Cavalry Commandant (騎都尉)
- In office unknown – 192
- Monarch: Emperor Xian of Han

Personal details
- Born: Unknown Jiuyuan District, Baotou, Inner Mongolia
- Died: 192 Lingbao City, Henan
- Occupation: Military officer

= Li Su (Han dynasty) =

Chinese military officer (died 192)

Li Su (died c.June 192) was a Chinese military officer serving under the warlords Dong Zhuo and Lü Bu during the Eastern Han dynasty of China.

== Biography ==
Li Su was from Wuyuan Commandery (五原郡), which was around present-day Baotou, Inner Mongolia. He served as a Cavalry Commandant (騎都尉) under Dong Zhuo, the warlord who controlled the Han central government and figurehead Emperor Xian between 189 and 192.

In May 192, Li Su joined Lü Bu and Wang Yun in a plot to assassinate Dong Zhuo in Chang'an. He led about a dozen soldiers and pretended to stand guard near the entrance. When Dong Zhuo arrived, Li Su tried to stab him with a ji, but Dong Zhuo's body armour saved him. Lü Bu then came up close and killed Dong Zhuo.

Later in 192, Lü Bu ordered Li Su to lead troops to attack and kill Niu Fu, Dong Zhuo's son-in-law. However, Niu Fu defeated Li Su in battle and forced him to retreat to Hongnong Commandery (弘農郡; south of present-day Lingbao City, Henan), where Lü Bu had him executed for his failure.

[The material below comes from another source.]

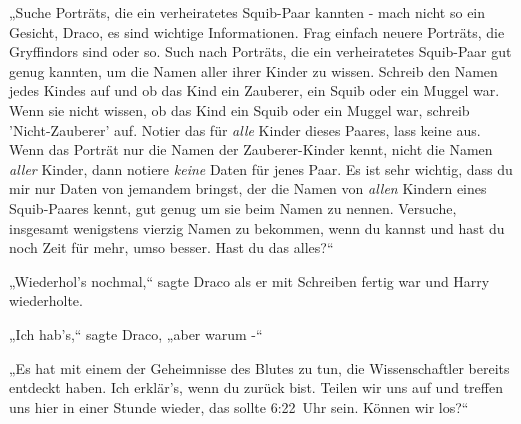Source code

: „Suche Porträts, die ein verheiratetes Squib-Paar kannten - mach nicht so ein Gesicht, Draco, es sind wichtige Informationen. Frag einfach neuere Porträts, die Gryffindors sind oder so. Such nach Porträts, die ein verheiratetes Squib-Paar gut genug kannten, um die Namen aller ihrer Kinder zu wissen. Schreib den Namen jedes Kindes auf und ob das Kind ein Zauberer, ein Squib oder ein Muggel war. Wenn sie nicht wissen, ob das Kind ein Squib oder ein Muggel war, schreib 'Nicht-Zauberer' auf. Notier das für \emph{alle} Kinder dieses Paares, lass keine aus. Wenn das Porträt nur die Namen der Zauberer-Kinder kennt, nicht die Namen \emph{aller} Kinder, dann notiere \emph{keine} Daten für jenes Paar. Es ist sehr wichtig, dass du mir nur Daten von jemandem bringst, der die Namen von \emph{allen} Kindern eines Squib-Paares kennt, gut genug um sie beim Namen zu nennen. Versuche, insgesamt wenigstens vierzig Namen zu bekommen, wenn du kannst und hast du noch Zeit für mehr, umso besser. Hast du das alles?“

„Wiederhol's nochmal,“ sagte Draco als er mit Schreiben fertig war und Harry wiederholte.

„Ich hab's,“ sagte Draco, „aber warum -“

„Es hat mit einem der Geheimnisse des Blutes zu tun, die Wissenschaftler bereits entdeckt haben. Ich erklär's, wenn du zurück bist. Teilen wir uns auf und treffen uns hier in einer Stunde wieder, das sollte 6:22~Uhr sein. Können wir los?“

==In Romance of the Three Kingdoms==
In the 14th-century historical novel Romance of the Three Kingdoms, Li Su was also credited with persuading Lü Bu to kill his adoptive father Ding Yuan and join Dong Zhuo. Among the many gifts Li Su brought along with him when he visited Lü Bu, the most outstanding one was the horse called the Red Hare.